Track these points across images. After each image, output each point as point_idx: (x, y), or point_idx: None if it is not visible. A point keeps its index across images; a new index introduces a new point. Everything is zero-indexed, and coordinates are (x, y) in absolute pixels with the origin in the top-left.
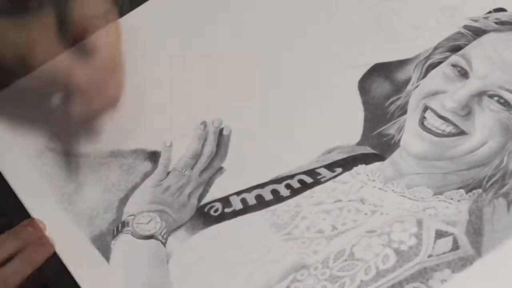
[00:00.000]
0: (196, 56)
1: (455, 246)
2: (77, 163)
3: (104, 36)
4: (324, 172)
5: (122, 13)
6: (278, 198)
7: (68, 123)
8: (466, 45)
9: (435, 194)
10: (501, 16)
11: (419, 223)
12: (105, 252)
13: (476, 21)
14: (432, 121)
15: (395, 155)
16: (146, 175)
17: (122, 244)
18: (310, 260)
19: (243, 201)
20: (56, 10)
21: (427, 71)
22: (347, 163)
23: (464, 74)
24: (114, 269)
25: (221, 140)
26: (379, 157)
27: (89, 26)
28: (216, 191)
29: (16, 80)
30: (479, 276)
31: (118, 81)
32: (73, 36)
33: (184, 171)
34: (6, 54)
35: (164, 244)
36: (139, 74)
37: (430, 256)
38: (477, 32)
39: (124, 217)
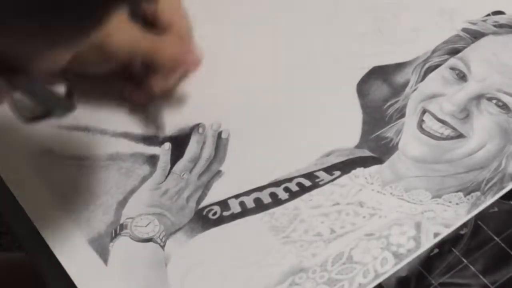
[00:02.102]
0: None
1: None
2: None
3: (169, 8)
4: (322, 175)
5: None
6: (276, 201)
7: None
8: (464, 48)
9: (433, 197)
10: (499, 19)
11: (418, 226)
12: (103, 254)
13: (474, 24)
14: (430, 124)
15: (393, 158)
16: (144, 179)
17: (120, 246)
18: (309, 263)
19: (242, 204)
20: None
21: (426, 74)
22: (346, 166)
23: (462, 77)
24: (112, 272)
25: (220, 143)
26: (378, 160)
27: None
28: (215, 195)
29: (93, 68)
30: None
31: (195, 47)
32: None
33: (183, 175)
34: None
35: (162, 247)
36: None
37: None
38: (476, 35)
39: (122, 220)
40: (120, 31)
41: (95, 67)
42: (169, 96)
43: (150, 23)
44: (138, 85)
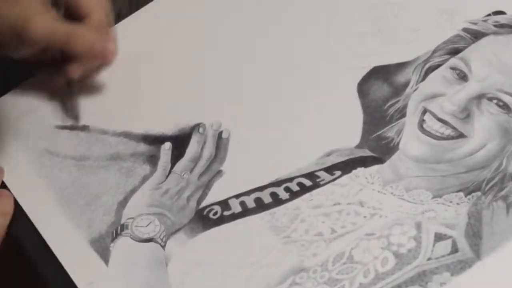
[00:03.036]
0: (195, 59)
1: (454, 249)
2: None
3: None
4: (323, 175)
5: (121, 16)
6: (277, 201)
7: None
8: (465, 48)
9: (434, 197)
10: (500, 19)
11: (418, 226)
12: (104, 254)
13: (475, 24)
14: (431, 124)
15: (394, 158)
16: (145, 178)
17: (121, 247)
18: (309, 263)
19: (242, 204)
20: None
21: (426, 74)
22: (346, 166)
23: (463, 77)
24: (113, 272)
25: (220, 143)
26: (378, 160)
27: None
28: (215, 194)
29: (12, 52)
30: (478, 279)
31: (112, 38)
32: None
33: (183, 174)
34: (3, 30)
35: (163, 247)
36: (138, 76)
37: (429, 259)
38: (476, 35)
39: (123, 220)
40: (38, 17)
41: (15, 52)
42: (86, 83)
43: (70, 11)
44: (57, 70)
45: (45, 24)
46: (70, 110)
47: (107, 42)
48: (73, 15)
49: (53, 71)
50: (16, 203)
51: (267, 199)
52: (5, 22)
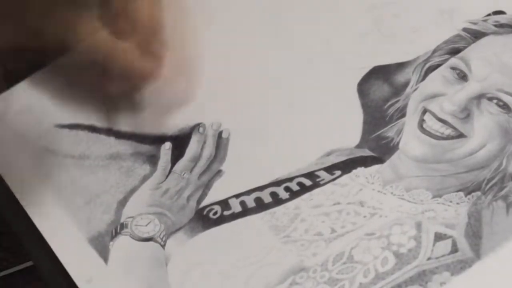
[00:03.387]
0: (194, 58)
1: (454, 249)
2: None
3: (144, 7)
4: (323, 174)
5: None
6: (277, 200)
7: (109, 98)
8: (465, 47)
9: (434, 196)
10: (500, 18)
11: (418, 226)
12: (103, 253)
13: (475, 23)
14: (431, 123)
15: (394, 158)
16: (145, 178)
17: (120, 246)
18: (309, 262)
19: (242, 203)
20: None
21: (426, 73)
22: (346, 166)
23: (463, 76)
24: (112, 271)
25: (220, 143)
26: (378, 160)
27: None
28: (215, 194)
29: (55, 59)
30: (478, 278)
31: (158, 54)
32: (114, 16)
33: (183, 174)
34: (47, 33)
35: (163, 246)
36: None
37: (429, 258)
38: (476, 35)
39: (122, 219)
40: (84, 26)
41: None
42: (127, 100)
43: (121, 24)
44: (98, 87)
45: (88, 29)
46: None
47: (148, 62)
48: (123, 28)
49: (93, 88)
50: (15, 201)
51: (267, 198)
52: (50, 24)
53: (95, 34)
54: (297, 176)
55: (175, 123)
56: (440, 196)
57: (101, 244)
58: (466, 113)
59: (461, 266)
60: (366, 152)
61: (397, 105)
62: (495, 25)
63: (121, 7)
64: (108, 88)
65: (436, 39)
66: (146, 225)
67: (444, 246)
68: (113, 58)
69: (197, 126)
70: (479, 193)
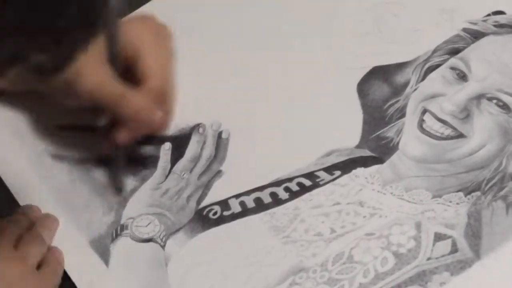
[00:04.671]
0: (194, 58)
1: (454, 249)
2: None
3: (154, 61)
4: (323, 175)
5: (121, 14)
6: (277, 201)
7: (112, 149)
8: (465, 48)
9: (434, 197)
10: (500, 19)
11: (418, 226)
12: (104, 255)
13: (475, 24)
14: (431, 124)
15: (393, 158)
16: (144, 178)
17: (121, 247)
18: (309, 263)
19: (242, 204)
20: (105, 34)
21: (426, 74)
22: (346, 166)
23: (463, 77)
24: (113, 272)
25: (220, 143)
26: (378, 160)
27: (139, 51)
28: (215, 194)
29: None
30: (478, 279)
31: (167, 110)
32: (123, 62)
33: (183, 174)
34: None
35: (163, 247)
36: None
37: (429, 259)
38: (476, 35)
39: (123, 220)
40: (91, 71)
41: (63, 102)
42: (133, 151)
43: (129, 72)
44: (103, 132)
45: (96, 79)
46: (113, 181)
47: (156, 111)
48: (131, 77)
49: (100, 136)
50: (16, 203)
51: (267, 199)
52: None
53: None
54: (297, 177)
55: (175, 123)
56: (440, 196)
57: (102, 246)
58: (465, 113)
59: (461, 266)
60: (366, 152)
61: (397, 105)
62: (495, 25)
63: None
64: (117, 138)
65: (436, 39)
66: (146, 226)
67: (444, 246)
68: (121, 103)
69: (197, 126)
70: (478, 193)
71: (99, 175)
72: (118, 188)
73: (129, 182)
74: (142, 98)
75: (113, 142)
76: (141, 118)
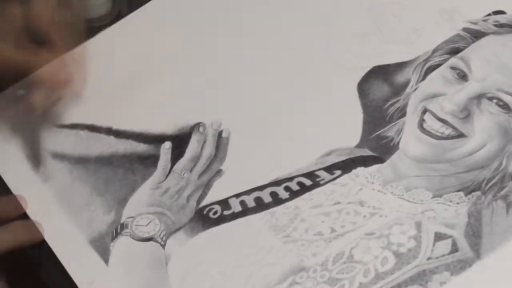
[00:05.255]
0: (195, 58)
1: (454, 249)
2: (42, 154)
3: (47, 20)
4: (323, 174)
5: (120, 15)
6: (277, 200)
7: (30, 111)
8: (465, 47)
9: (434, 196)
10: (500, 18)
11: (418, 226)
12: (104, 254)
13: (475, 23)
14: (431, 123)
15: (394, 158)
16: (145, 178)
17: (121, 246)
18: (309, 262)
19: (242, 203)
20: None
21: (426, 73)
22: (346, 166)
23: (463, 76)
24: (113, 271)
25: (220, 142)
26: (378, 160)
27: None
28: (215, 194)
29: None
30: (478, 278)
31: (79, 72)
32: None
33: (183, 174)
34: None
35: (163, 246)
36: (138, 75)
37: (429, 258)
38: (476, 35)
39: (123, 219)
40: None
41: None
42: (48, 113)
43: (32, 35)
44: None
45: (11, 45)
46: (32, 150)
47: (62, 70)
48: (35, 39)
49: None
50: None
51: (267, 198)
52: None
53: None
54: (297, 176)
55: (175, 122)
56: (440, 196)
57: (102, 246)
58: (466, 113)
59: (461, 266)
60: (366, 152)
61: (397, 105)
62: (495, 25)
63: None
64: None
65: (436, 39)
66: (146, 225)
67: (444, 246)
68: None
69: (197, 125)
70: (479, 193)
71: (100, 174)
72: (36, 158)
73: (129, 181)
74: (48, 59)
75: (29, 105)
76: (54, 78)
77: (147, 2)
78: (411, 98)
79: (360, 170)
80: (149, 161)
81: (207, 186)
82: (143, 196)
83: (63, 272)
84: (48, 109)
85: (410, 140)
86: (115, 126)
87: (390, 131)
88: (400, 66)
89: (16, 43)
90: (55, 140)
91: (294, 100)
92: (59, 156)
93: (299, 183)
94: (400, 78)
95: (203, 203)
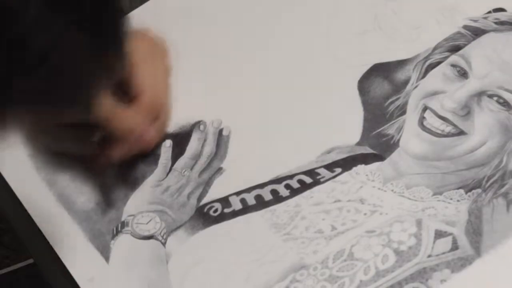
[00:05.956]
0: (196, 56)
1: (455, 246)
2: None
3: (148, 77)
4: (323, 172)
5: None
6: (277, 198)
7: (104, 164)
8: (465, 45)
9: (434, 194)
10: (500, 16)
11: (419, 223)
12: (105, 252)
13: (475, 21)
14: (431, 121)
15: (394, 155)
16: (145, 176)
17: (121, 244)
18: (310, 260)
19: (243, 201)
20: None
21: (427, 71)
22: (347, 163)
23: (463, 74)
24: (114, 269)
25: (221, 140)
26: (379, 157)
27: (133, 67)
28: (216, 192)
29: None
30: (479, 276)
31: (159, 127)
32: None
33: (184, 172)
34: None
35: (163, 244)
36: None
37: (429, 256)
38: (477, 32)
39: (123, 217)
40: None
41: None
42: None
43: (124, 89)
44: (97, 149)
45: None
46: (104, 197)
47: (148, 128)
48: (126, 93)
49: (94, 153)
50: (17, 200)
51: (268, 196)
52: None
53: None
54: (297, 174)
55: (175, 121)
56: (440, 193)
57: (103, 243)
58: (466, 111)
59: (462, 263)
60: (367, 150)
61: (398, 103)
62: (496, 23)
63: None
64: (109, 153)
65: (437, 37)
66: (147, 223)
67: (445, 244)
68: (113, 120)
69: (197, 123)
70: (479, 190)
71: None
72: (108, 204)
73: (130, 179)
74: (134, 115)
75: (106, 159)
76: (133, 135)
77: (148, 0)
78: (411, 96)
79: (360, 168)
80: (150, 159)
81: (208, 184)
82: (144, 194)
83: (64, 269)
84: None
85: (410, 137)
86: None
87: (390, 129)
88: (400, 63)
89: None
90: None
91: (294, 98)
92: (60, 154)
93: (300, 181)
94: (400, 75)
95: (204, 201)
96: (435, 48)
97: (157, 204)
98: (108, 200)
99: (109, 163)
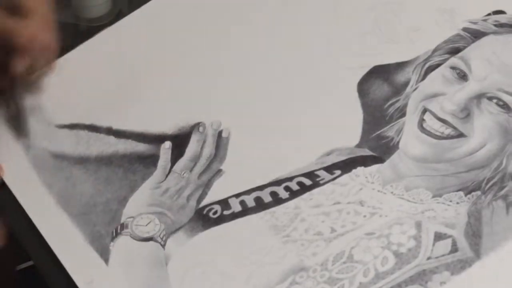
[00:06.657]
0: (195, 58)
1: (454, 248)
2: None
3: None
4: (323, 174)
5: (120, 15)
6: (277, 200)
7: (11, 79)
8: (465, 47)
9: (434, 196)
10: (500, 18)
11: (418, 226)
12: (104, 254)
13: (475, 23)
14: (431, 123)
15: (394, 158)
16: (144, 178)
17: (121, 246)
18: (309, 262)
19: (242, 203)
20: None
21: (426, 73)
22: (346, 165)
23: (463, 76)
24: (113, 271)
25: (220, 142)
26: (378, 159)
27: None
28: (215, 194)
29: None
30: (478, 278)
31: (54, 37)
32: None
33: (183, 173)
34: None
35: (163, 246)
36: (138, 75)
37: (429, 258)
38: (476, 35)
39: (123, 219)
40: None
41: None
42: (31, 83)
43: (14, 9)
44: (2, 68)
45: None
46: (15, 121)
47: (49, 35)
48: (16, 12)
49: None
50: (16, 202)
51: (267, 198)
52: None
53: None
54: (297, 176)
55: (175, 122)
56: (440, 195)
57: (102, 245)
58: (466, 113)
59: (461, 265)
60: (366, 152)
61: (397, 105)
62: (495, 25)
63: None
64: (14, 68)
65: (436, 39)
66: (146, 225)
67: (444, 246)
68: (14, 33)
69: (197, 125)
70: (479, 192)
71: (100, 174)
72: (21, 128)
73: (129, 181)
74: (32, 25)
75: (11, 74)
76: (36, 43)
77: (147, 2)
78: (411, 98)
79: (360, 170)
80: (149, 161)
81: (207, 186)
82: (143, 196)
83: (63, 271)
84: (29, 78)
85: (410, 139)
86: (115, 126)
87: (390, 131)
88: (400, 65)
89: None
90: (55, 140)
91: (294, 100)
92: (59, 156)
93: (299, 183)
94: (400, 77)
95: (203, 203)
96: (434, 50)
97: (156, 206)
98: (20, 124)
99: (18, 79)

..........

Provide an exact copy of only the lines from the beginning of the entries through the line containing "4: (324, 172)", both ends included, with no pictures.

Track these points across images. After each image, output each point as point_idx: (x, y), or point_idx: None if it is not visible. A point keeps its index across images; a new index introduces a new point. Everything is zero-indexed, and coordinates are (x, y) in absolute pixels with the origin in the top-left.
[00:00.000]
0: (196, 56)
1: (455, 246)
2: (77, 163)
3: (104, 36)
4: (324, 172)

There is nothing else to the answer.